Structural similarity index measure28 (SSIM) and Pearson correlation coefficient (PCC) were used as metrics to evaluate the performance of signal unmixing. SSIM quantifies the structural similarity between unmixed image and ground-truth image by measuring luminance, contrast, and structure information, and provide a value between \(-1\) and \(1\), where \(1\) indicates perfect similarity. PCC quantifies the linear correlation between unmixed image and ground-truth image. PCC values also range from −\(1\) to \(1\), where \(1\) indicates perfect positive correlation, \(0\) indicates no correlation, and \(-1\) indicates perfect negative correlation. For two protein \(A\) and \(B\), unmixing performance was calculated by comparing unmixed images \({x}_{A}\) and \({x}_{B}\) with their corresponding ground-truth images \({y}_{A}\) and \({y}_{B}\), respectively. These individual performance metrics were then averaged to obtain the final value.

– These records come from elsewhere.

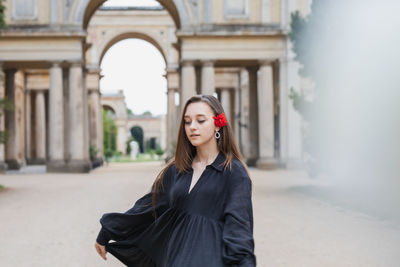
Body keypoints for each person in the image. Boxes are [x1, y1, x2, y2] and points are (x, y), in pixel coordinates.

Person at [95, 95, 256, 266]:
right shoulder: (177, 170)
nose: (192, 127)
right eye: (187, 121)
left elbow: (239, 232)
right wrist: (107, 231)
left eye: (200, 120)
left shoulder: (234, 173)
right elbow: (147, 207)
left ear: (217, 123)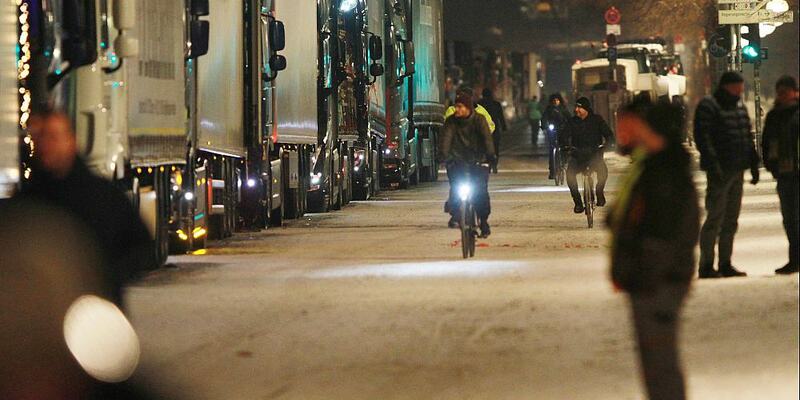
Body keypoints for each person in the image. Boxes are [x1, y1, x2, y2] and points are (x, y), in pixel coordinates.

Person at [609, 98, 699, 400]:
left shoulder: (664, 172)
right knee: (655, 365)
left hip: (657, 282)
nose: (621, 132)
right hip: (651, 280)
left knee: (660, 365)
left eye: (626, 124)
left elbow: (667, 232)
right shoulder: (651, 166)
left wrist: (644, 275)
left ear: (644, 127)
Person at [19, 110, 156, 304]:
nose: (47, 145)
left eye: (53, 137)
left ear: (71, 141)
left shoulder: (103, 196)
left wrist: (104, 277)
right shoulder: (28, 201)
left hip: (95, 309)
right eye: (41, 138)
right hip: (45, 312)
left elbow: (140, 247)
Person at [694, 72, 760, 279]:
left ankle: (725, 263)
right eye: (738, 87)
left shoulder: (739, 107)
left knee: (731, 219)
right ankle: (706, 264)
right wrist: (713, 164)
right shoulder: (709, 106)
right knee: (715, 217)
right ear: (727, 86)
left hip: (737, 168)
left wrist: (753, 163)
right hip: (720, 171)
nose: (741, 90)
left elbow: (746, 136)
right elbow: (703, 137)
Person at [439, 91, 495, 238]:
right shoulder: (451, 122)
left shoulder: (479, 120)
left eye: (460, 107)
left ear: (468, 108)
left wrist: (490, 156)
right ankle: (456, 214)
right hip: (458, 161)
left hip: (478, 160)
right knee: (455, 188)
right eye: (456, 106)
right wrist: (444, 156)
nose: (457, 110)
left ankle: (483, 221)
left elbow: (487, 139)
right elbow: (446, 139)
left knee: (480, 192)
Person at [762, 75, 799, 275]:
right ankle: (794, 259)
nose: (782, 96)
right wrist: (772, 166)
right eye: (780, 93)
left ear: (794, 92)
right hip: (785, 174)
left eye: (785, 92)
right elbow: (767, 143)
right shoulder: (774, 116)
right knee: (790, 219)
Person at [563, 97, 613, 213]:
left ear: (586, 109)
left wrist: (608, 144)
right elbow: (564, 136)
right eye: (576, 107)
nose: (576, 110)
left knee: (603, 173)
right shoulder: (572, 122)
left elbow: (608, 134)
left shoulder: (597, 120)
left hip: (594, 155)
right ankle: (578, 203)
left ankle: (599, 192)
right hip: (578, 155)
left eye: (579, 107)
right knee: (570, 175)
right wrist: (565, 146)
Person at [478, 88, 508, 173]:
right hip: (495, 129)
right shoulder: (496, 104)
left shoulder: (480, 104)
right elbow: (501, 117)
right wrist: (504, 126)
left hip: (482, 128)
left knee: (484, 147)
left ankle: (487, 164)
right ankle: (494, 165)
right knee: (495, 147)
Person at [542, 93, 571, 180]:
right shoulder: (549, 109)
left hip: (562, 130)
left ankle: (564, 161)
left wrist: (569, 126)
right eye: (554, 100)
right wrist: (544, 126)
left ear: (560, 101)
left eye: (557, 100)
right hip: (553, 130)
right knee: (552, 149)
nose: (555, 101)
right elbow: (544, 118)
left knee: (565, 146)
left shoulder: (563, 109)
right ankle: (552, 171)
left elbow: (569, 118)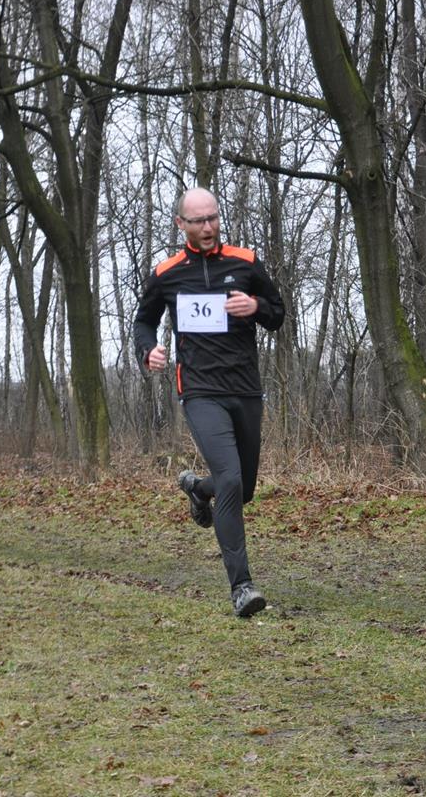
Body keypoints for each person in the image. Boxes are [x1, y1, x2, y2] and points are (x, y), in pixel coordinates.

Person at [134, 187, 285, 617]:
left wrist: (254, 305)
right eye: (198, 220)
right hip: (200, 391)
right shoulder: (167, 273)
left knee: (243, 488)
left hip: (245, 388)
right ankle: (242, 588)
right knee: (231, 479)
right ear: (180, 224)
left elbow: (277, 313)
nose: (208, 227)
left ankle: (199, 491)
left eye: (213, 218)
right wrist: (149, 350)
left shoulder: (245, 261)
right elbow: (143, 322)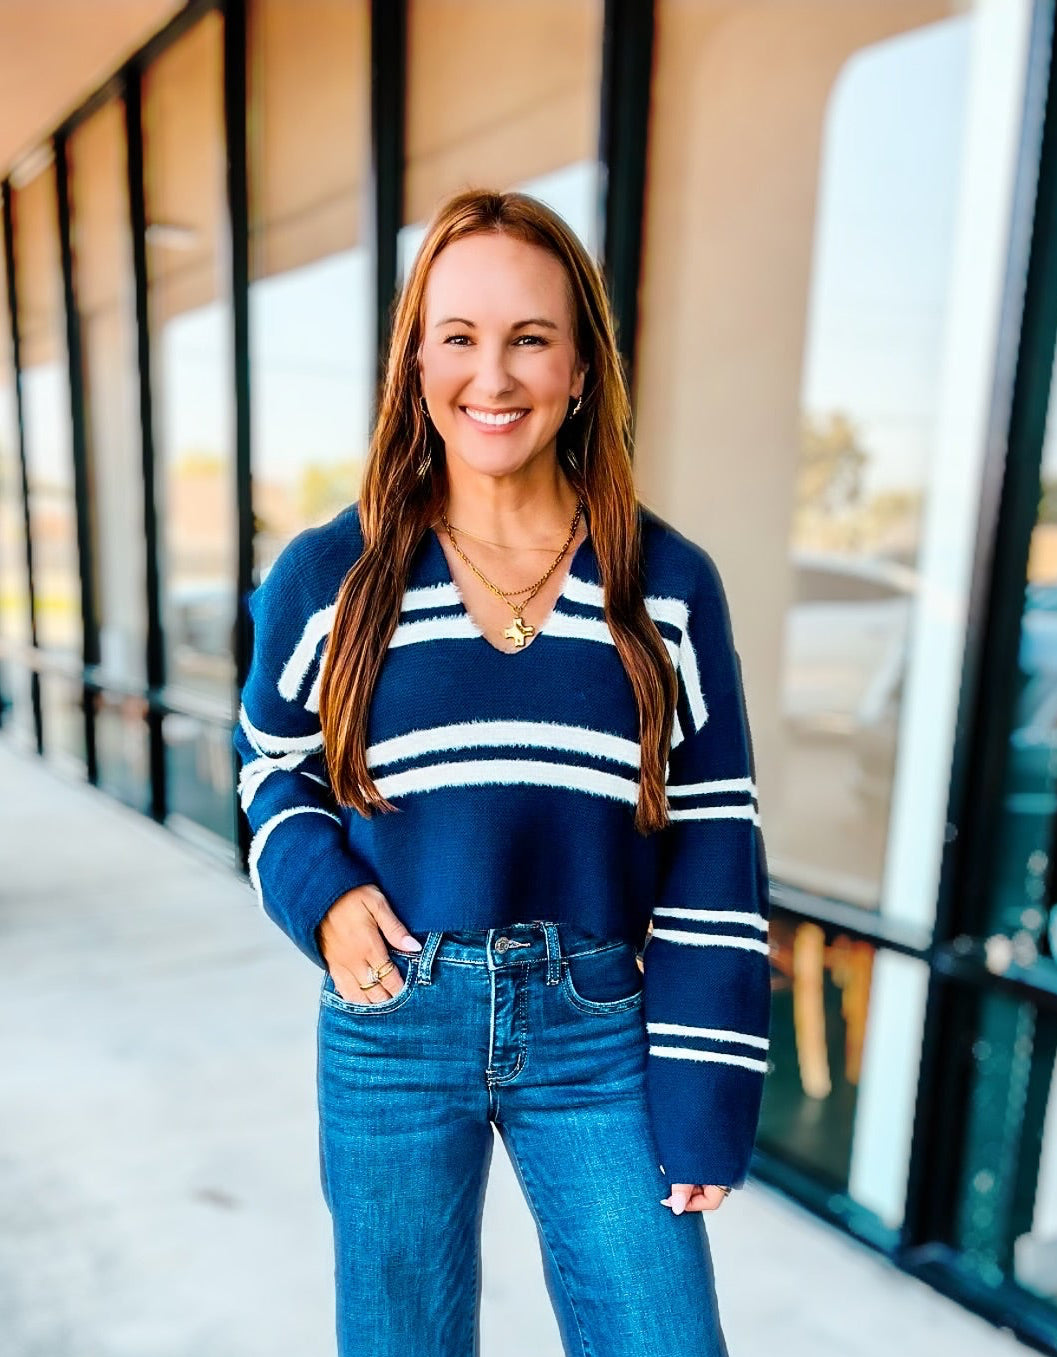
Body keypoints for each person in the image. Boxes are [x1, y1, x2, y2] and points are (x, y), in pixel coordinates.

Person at [233, 187, 772, 1357]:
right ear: (415, 362)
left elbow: (716, 831)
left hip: (595, 1027)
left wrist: (707, 1083)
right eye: (459, 337)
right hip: (394, 1018)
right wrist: (322, 900)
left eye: (530, 337)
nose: (494, 375)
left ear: (581, 366)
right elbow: (269, 765)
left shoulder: (665, 582)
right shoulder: (333, 571)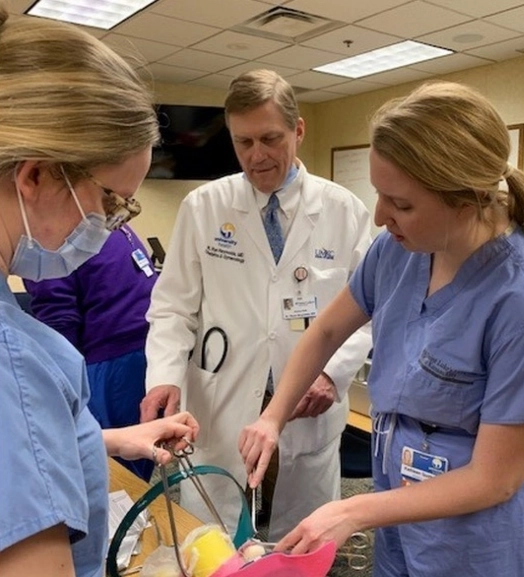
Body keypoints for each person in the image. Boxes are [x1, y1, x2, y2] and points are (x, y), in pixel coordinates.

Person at [239, 81, 524, 576]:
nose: (380, 217)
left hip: (478, 535)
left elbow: (494, 479)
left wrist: (351, 510)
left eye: (401, 203)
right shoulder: (398, 250)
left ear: (468, 198)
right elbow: (327, 332)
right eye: (379, 195)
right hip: (398, 500)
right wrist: (272, 417)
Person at [0, 6, 200, 577]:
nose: (110, 221)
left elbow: (19, 457)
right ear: (35, 176)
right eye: (109, 199)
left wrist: (102, 438)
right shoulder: (17, 363)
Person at [141, 69, 372, 540]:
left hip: (308, 397)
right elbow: (172, 307)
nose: (256, 155)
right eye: (243, 141)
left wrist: (335, 371)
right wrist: (163, 375)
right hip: (223, 392)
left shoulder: (344, 211)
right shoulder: (204, 206)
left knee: (301, 530)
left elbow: (371, 309)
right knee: (214, 529)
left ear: (299, 130)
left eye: (270, 138)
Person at [24, 225, 158, 480]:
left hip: (143, 348)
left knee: (142, 449)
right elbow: (58, 315)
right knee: (116, 464)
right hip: (110, 362)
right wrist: (64, 385)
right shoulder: (51, 232)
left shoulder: (109, 221)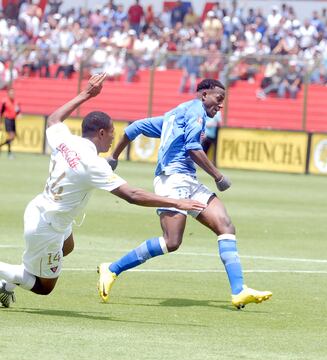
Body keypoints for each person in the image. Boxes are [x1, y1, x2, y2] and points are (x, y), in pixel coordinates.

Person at [0, 74, 205, 308]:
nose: (112, 139)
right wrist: (178, 203)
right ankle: (4, 283)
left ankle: (10, 280)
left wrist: (86, 94)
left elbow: (54, 119)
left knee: (67, 247)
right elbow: (132, 195)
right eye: (111, 134)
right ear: (100, 133)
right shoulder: (92, 163)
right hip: (48, 226)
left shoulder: (66, 140)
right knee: (44, 287)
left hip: (41, 210)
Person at [98, 79, 272, 309]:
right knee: (172, 241)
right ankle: (111, 269)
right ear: (204, 95)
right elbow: (192, 147)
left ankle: (239, 290)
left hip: (187, 180)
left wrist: (115, 156)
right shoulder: (196, 113)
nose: (220, 106)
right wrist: (218, 176)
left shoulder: (176, 114)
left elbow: (135, 127)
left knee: (225, 226)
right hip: (171, 179)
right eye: (218, 99)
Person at [0, 88, 21, 159]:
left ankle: (1, 146)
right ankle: (9, 153)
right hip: (7, 120)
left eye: (13, 93)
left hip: (13, 120)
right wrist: (1, 121)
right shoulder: (5, 101)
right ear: (8, 94)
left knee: (12, 137)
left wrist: (19, 114)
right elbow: (1, 112)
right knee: (11, 136)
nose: (12, 94)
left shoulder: (16, 102)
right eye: (11, 93)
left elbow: (18, 110)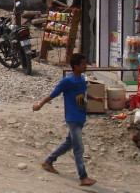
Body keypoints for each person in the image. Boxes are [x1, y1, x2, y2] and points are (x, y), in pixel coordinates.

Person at [33, 52, 96, 186]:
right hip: (72, 117)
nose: (85, 66)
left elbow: (83, 93)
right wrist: (40, 105)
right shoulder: (67, 81)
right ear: (75, 66)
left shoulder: (82, 79)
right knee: (78, 148)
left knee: (69, 143)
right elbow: (53, 94)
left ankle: (48, 161)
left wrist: (96, 98)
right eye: (83, 64)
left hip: (80, 116)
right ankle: (83, 177)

To account for cases where two proteins intrinsically have high spatial similarity, we introduced cross-similarity and the resulting normalized performance metrics. The cross-similarity is defined as SSIM or PCC between ground-truth images of two proteins \({y}_{A}\) and \({y}_{B}\), and the normalized performance was calculated using cross-similarity, employing the formula:

$${\rm{normalized\; SSIM}}\left({x}_{A},{x}_{B},{y}_{A},{y}_{B}\right)=\frac{{\rm{SSIM}}\left({x}_{A},{y}_{A}\right)+{\rm{SSIM}}\left({x}_{B}{,y}_{B}\right)}{2\left(1\,+{\rm{SSIM}}\left({y}_{A},{y}_{B}\right)\right)\,},$$
$${\rm{normalized\; PCC}}\left({x}_{A},{x}_{B},{y}_{A},{y}_{B}\right)=\frac{{\rm{PCC}}\left({x}_{A},{y}_{A}\right)+{\rm{PCC}}\left({x}_{B}{,y}_{B}\right)}{2\left(1\,+{\rm{PCC}}\left({y}_{A},{y}_{B}\right)\right)\,},$$

to avoid large deviation from near-zero denominators.

Self-supervised image denoising

We utilized a self-supervised image denoising method29 as a data preprocessing step before training the feature extraction network and protein separation networks. This method employs a 2D U-Net combined with a blind spot network. The input z-stack data, excluding the center z-plane, are concatenated along the channel dimension and processed through the 2D U-Net to leverage the information from adjacent z-planes. The output of the 2D U-Net and the center z-plane of the input data are concatenated along the channel dimension and passed to the blind spot network, which has a receptive field set to zero at its center. The output of the 2D U-Net and the output of the blind spot network are concatenated along the channel dimension and fed into 1 × 1 convolutional layers to predict the denoised image. The network was trained to minimize the pixel-wise L1 and L2 loss between the input and the output, and optimized with Adam optimizer at a learning rate of 5 × 10−4 without weight decay.

Statistics and reproducibility

Statistical analyses were conducted using MATLAB R2023a (v9.14, MathWorks Inc.). A two-sided paired-sample t test was performed, as described in Supplementary Fig. 17. Exact p-values for all tests are reported in Supplementary Data 2. The sample size (n) refers to images acquired from different fields of view within the same anatomical region from one animal, and does not represent biological replicates. Details are provided in the figure legends.

Reporting summary

Further information on research design is available in the Nature Portfolio Reporting Summary linked to this article.